*** Sarah Dougher
THE WALLS ABLAZE
(Mr. Lady)
The world spins on a
perpetually uncertain axis in Sarah Dougher's universe. Friendships wax and
wane; conflict between lovers goes unresolved; connections are severed by
distance and demons that transform their hosts into strangers.
Building on the themes of addiction, denial, and recovery she first explored on
Day One, her '99 solo debut, Dougher -- who also plays organ with the
Crabs and Cadallaca (the latter of which she founded with Sleater-Kinney's
Corin Tucker) -- again investigates the often painful divide that resides
between the lines of what people say to each other. Or, as in the case of the
subject who's locked in an emotional prison ("The Old Way"), what they tell
themselves. With a direct, guilelessly expressive voice and a compact melodic
disposition that closely resembles Liz Phair's way with pungent mini-drama,
Dougher places her lean, fitful narratives in a spare musical setting that's
well suited to conjuring a sustained mood of prickly, post-punk restlessness.

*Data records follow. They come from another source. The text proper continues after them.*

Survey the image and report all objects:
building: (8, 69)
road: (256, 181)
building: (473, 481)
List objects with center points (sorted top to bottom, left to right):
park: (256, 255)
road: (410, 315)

Issued by the Durham label that's also home to feminist punks Le Tigre and the
Butchies, Walls is the kind of sinewy, Matadorian indie pop we haven't
heard in a while. In fact, if you didn't know that was guitarist Jon Reuter and
Sleater-Kinney drummer Janet Weiss supplying the chunky riffs and rhythm on
"The Scales," you'd swear Brad Wood was on the premises.